- **What you are asked to do**: After finding the line with "desk lamp: present" in the entries below, retype exactly each line from there through the line with "ottoman: present [439,480,633,658]", including that final line.

- **The data**:
"""

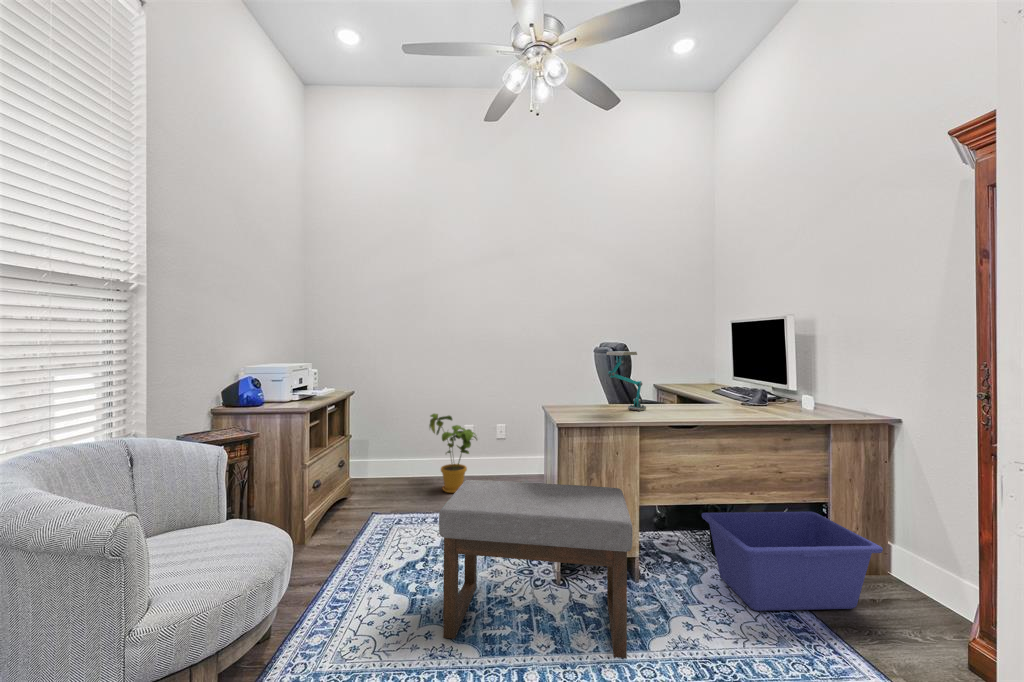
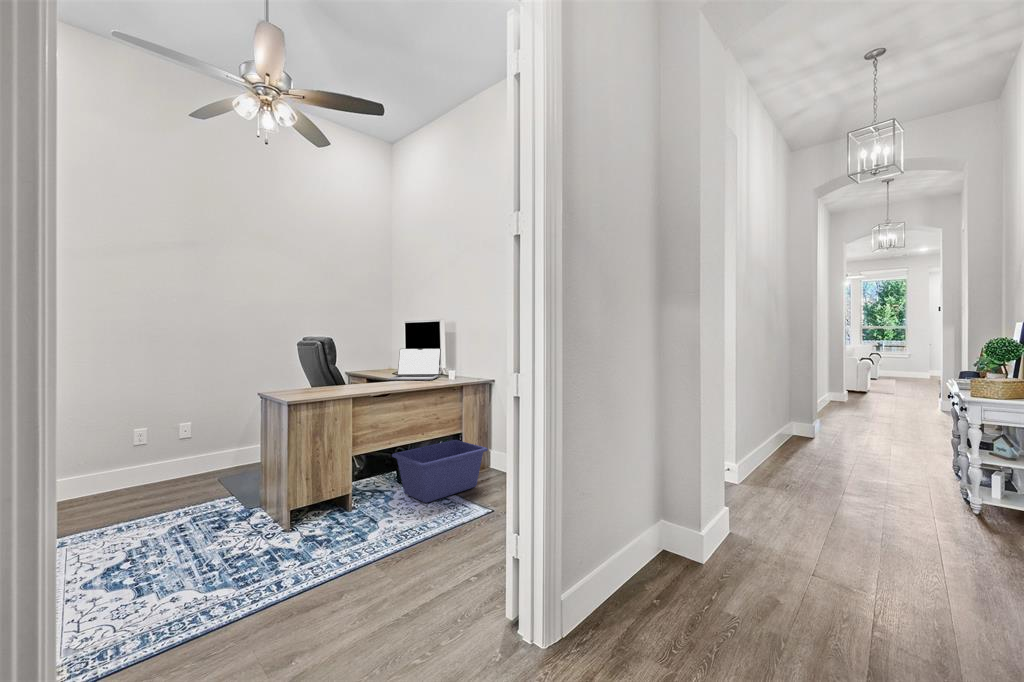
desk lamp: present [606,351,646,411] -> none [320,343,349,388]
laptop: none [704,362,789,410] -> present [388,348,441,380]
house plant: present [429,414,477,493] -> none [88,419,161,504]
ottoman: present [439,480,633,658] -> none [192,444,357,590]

"""
"""

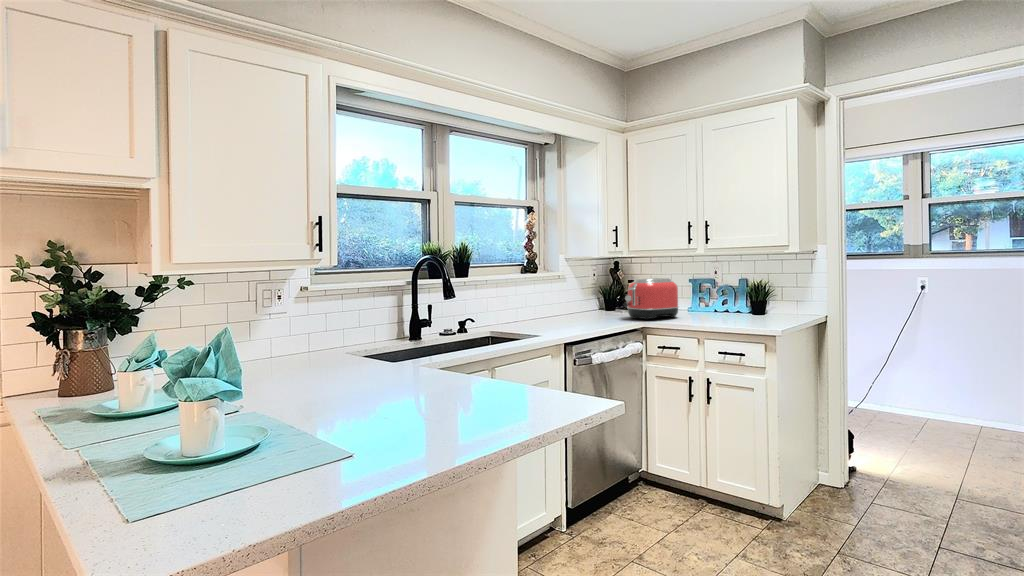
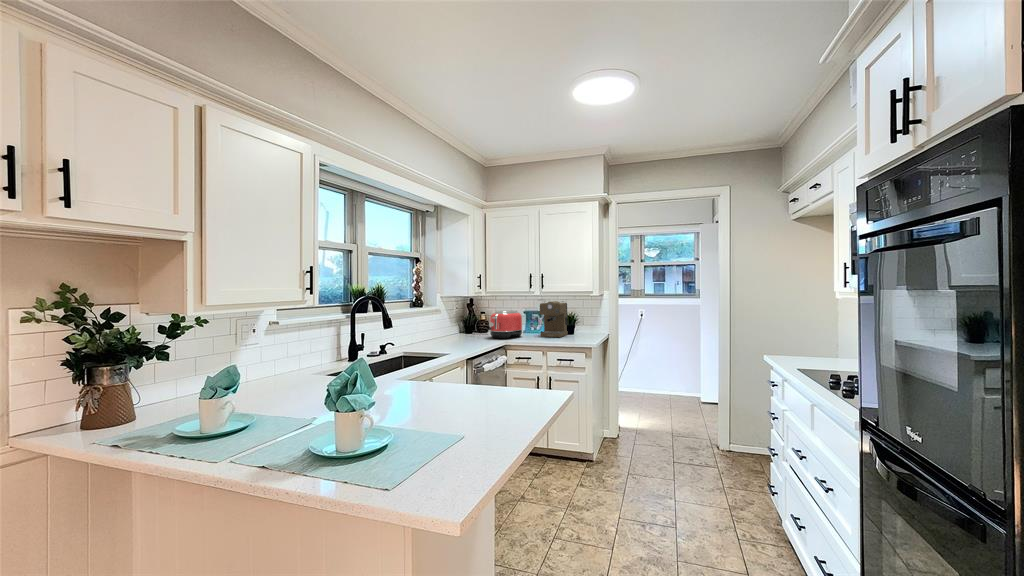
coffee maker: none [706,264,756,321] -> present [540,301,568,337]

"""

- **Final answer**:
desk lamp: present [606,351,646,411] -> none [320,343,349,388]
laptop: none [704,362,789,410] -> present [388,348,441,380]
house plant: present [429,414,477,493] -> none [88,419,161,504]
ottoman: present [439,480,633,658] -> none [192,444,357,590]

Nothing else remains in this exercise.